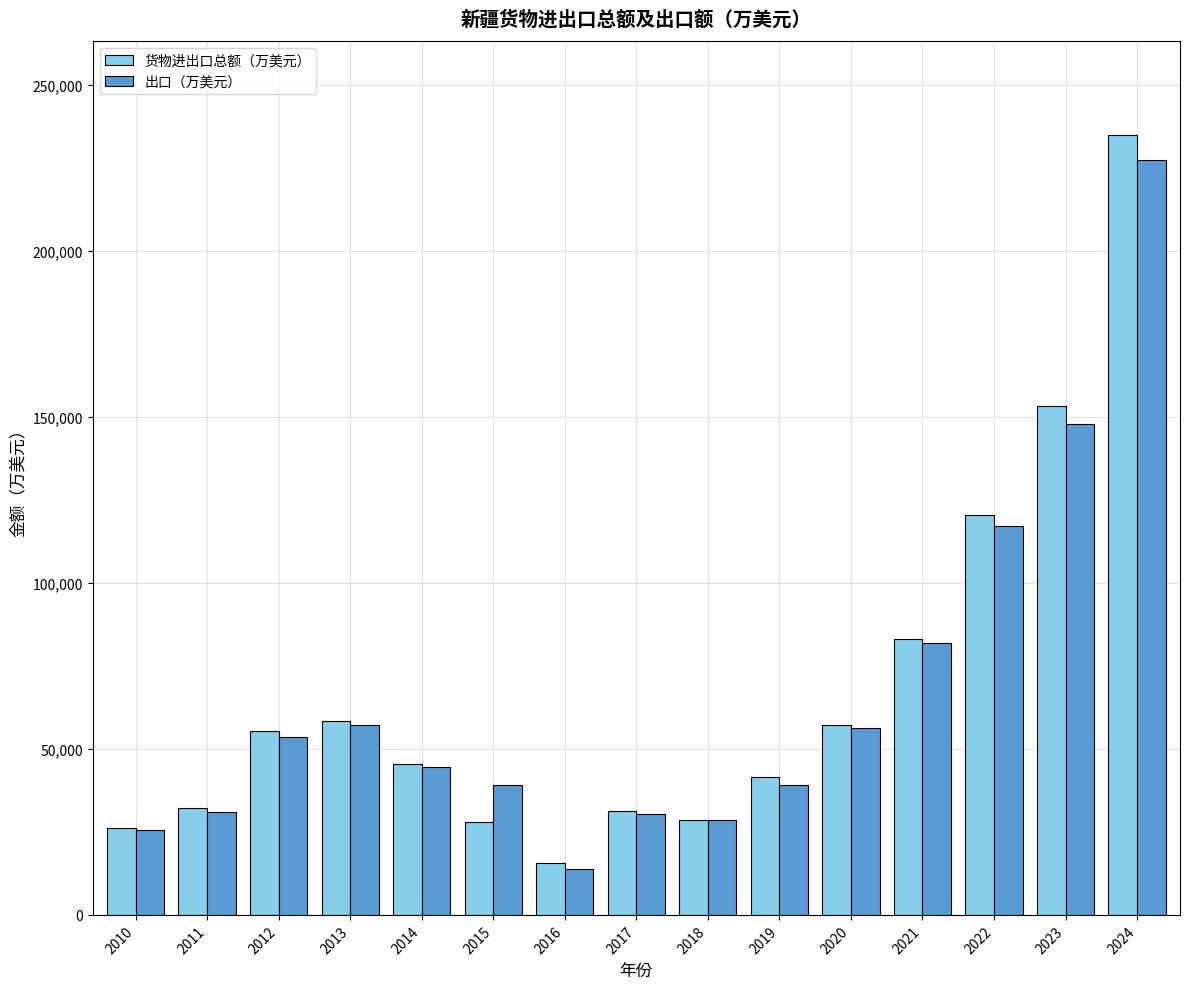

What is the difference between the 出口（万美元） values at 2023 and 2010?

122153.0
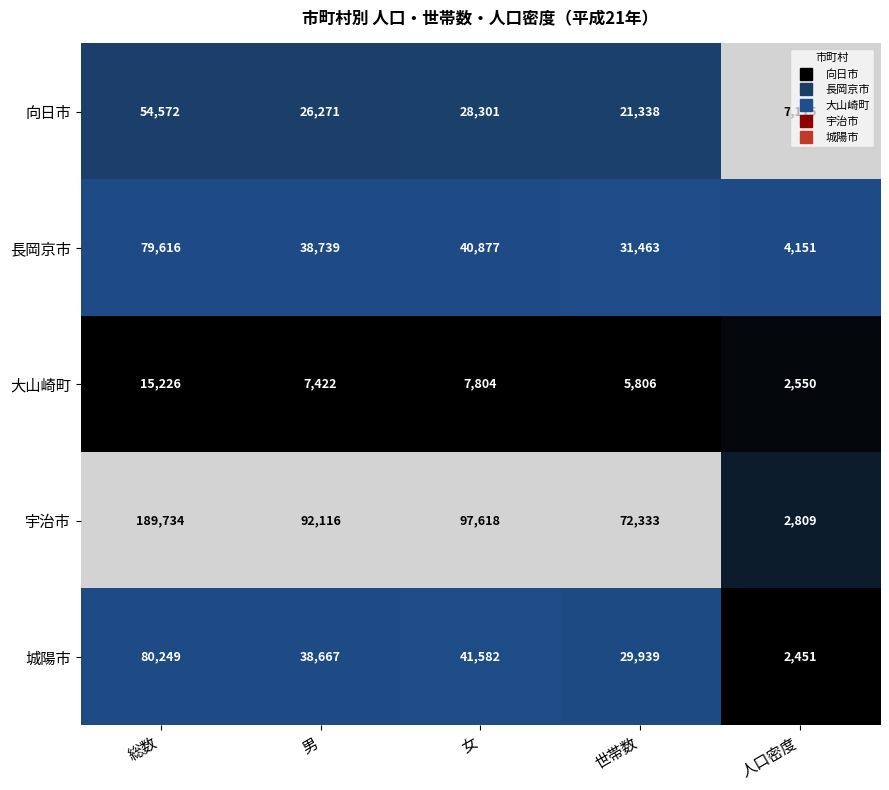

At which label is 長岡京市 closest to 41883?

女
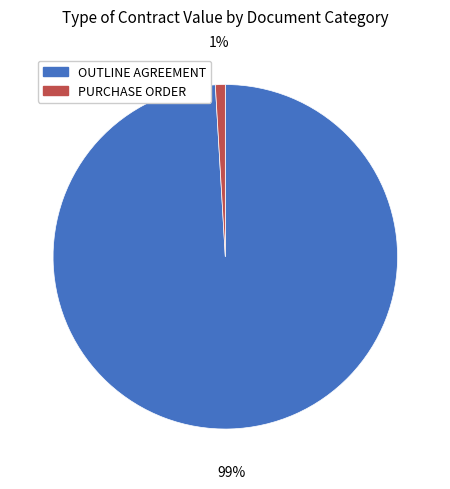

How many slices are in this pie chart?

2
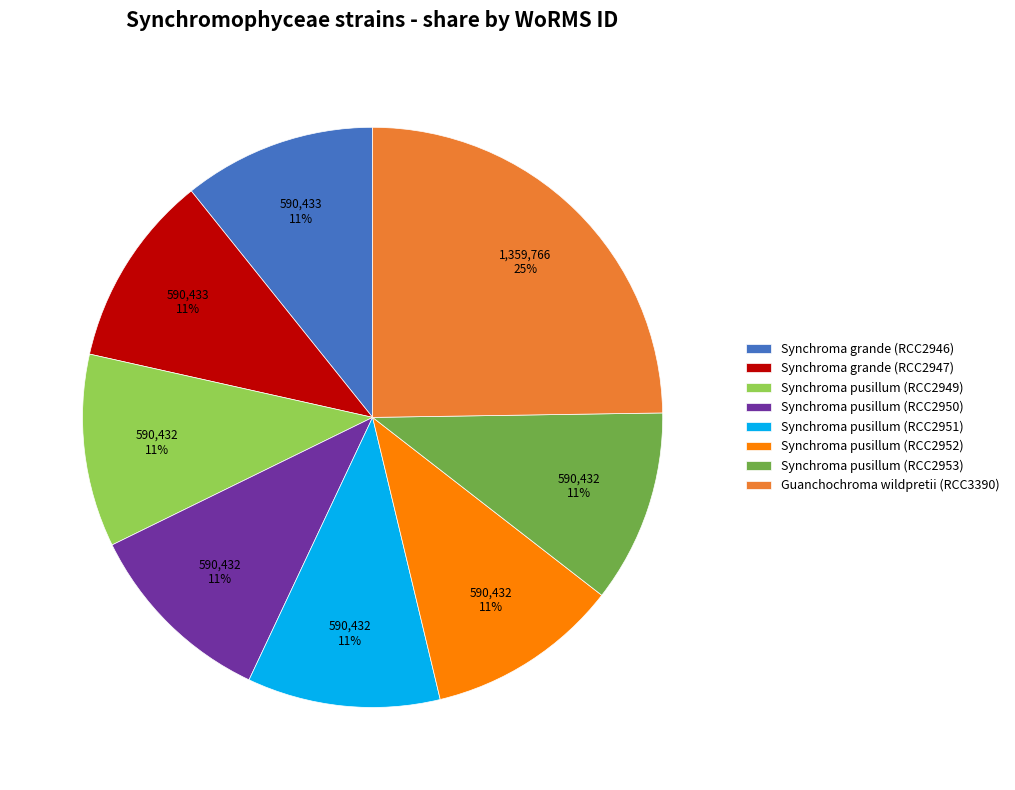

How many slices are in this pie chart?

8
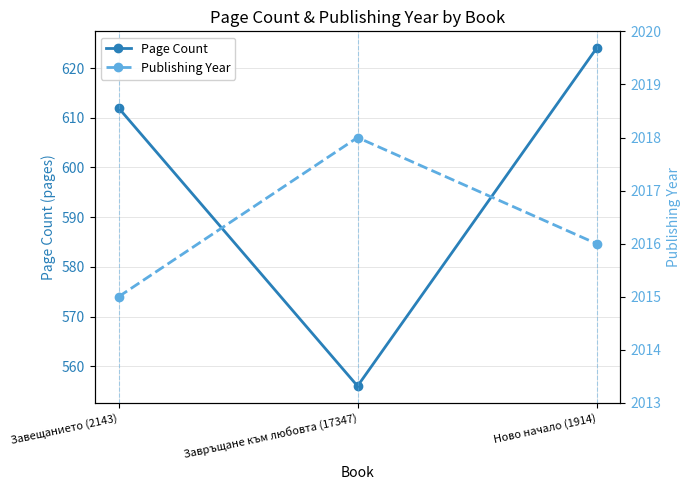

How many lines are shown in the chart?

2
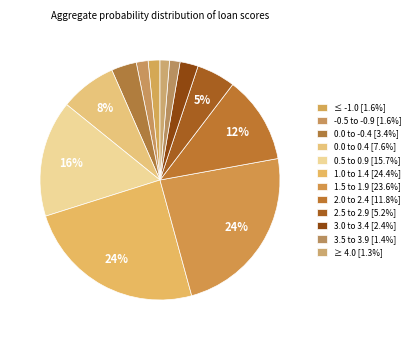

Is there any slice that represents more than half of the pie?

No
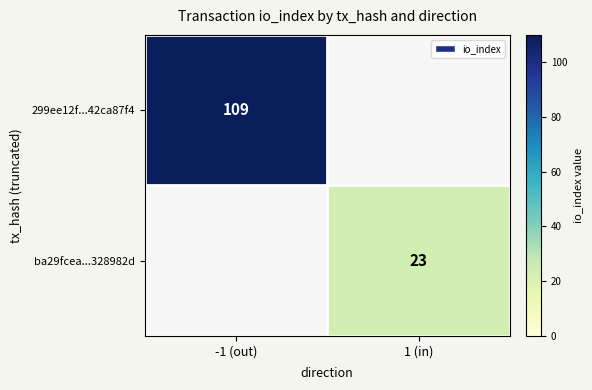

Is the value of ba29fcea...328982d at 1 (in) greater than the value of 299ee12f...42ca87f4 at -1 (out)?

No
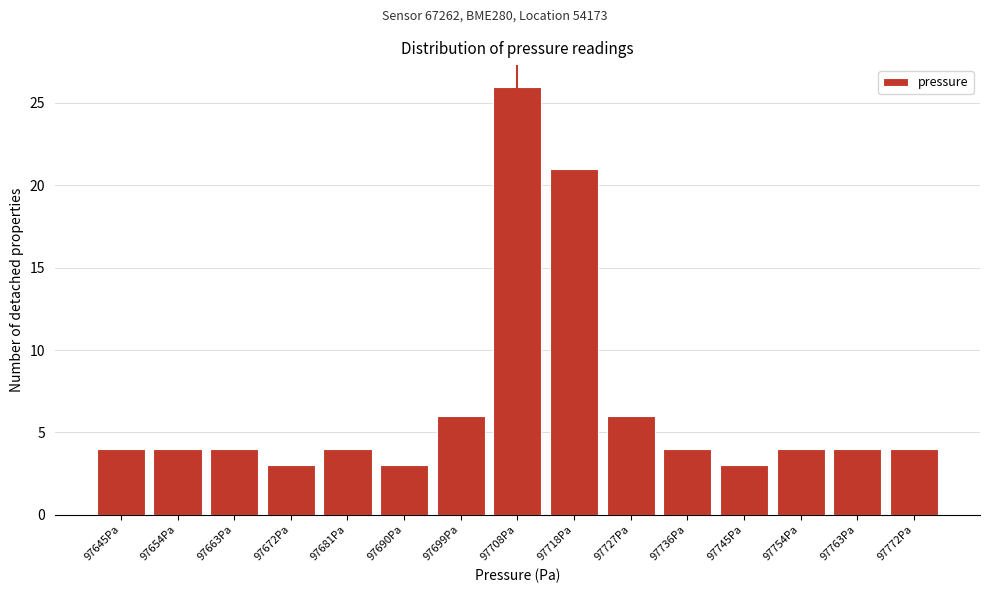

Reading left to right, list all the values displayed in this chart.

97645Pa=4	97654Pa=4	97663Pa=4	97672Pa=3	97681Pa=4	97690Pa=3	97699Pa=6	97708Pa=26	97718Pa=21	97727Pa=6	97736Pa=4	97745Pa=3	97754Pa=4	97763Pa=4	97772Pa=4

-------

TASK DETAILS: Copy all the records above exactly as they appear, but leave out the pictures.

RESPONSE:
What is the difference between the 出口（万美元） values at 2023 and 2010?

122153.0

At which label is 長岡京市 closest to 41883?

女

How many slices are in this pie chart?

2

How many slices are in this pie chart?

8

How many lines are shown in the chart?

2

Is there any slice that represents more than half of the pie?

No

Is the value of ba29fcea...328982d at 1 (in) greater than the value of 299ee12f...42ca87f4 at -1 (out)?

No

Reading left to right, list all the values displayed in this chart.

97645Pa=4	97654Pa=4	97663Pa=4	97672Pa=3	97681Pa=4	97690Pa=3	97699Pa=6	97708Pa=26	97718Pa=21	97727Pa=6	97736Pa=4	97745Pa=3	97754Pa=4	97763Pa=4	97772Pa=4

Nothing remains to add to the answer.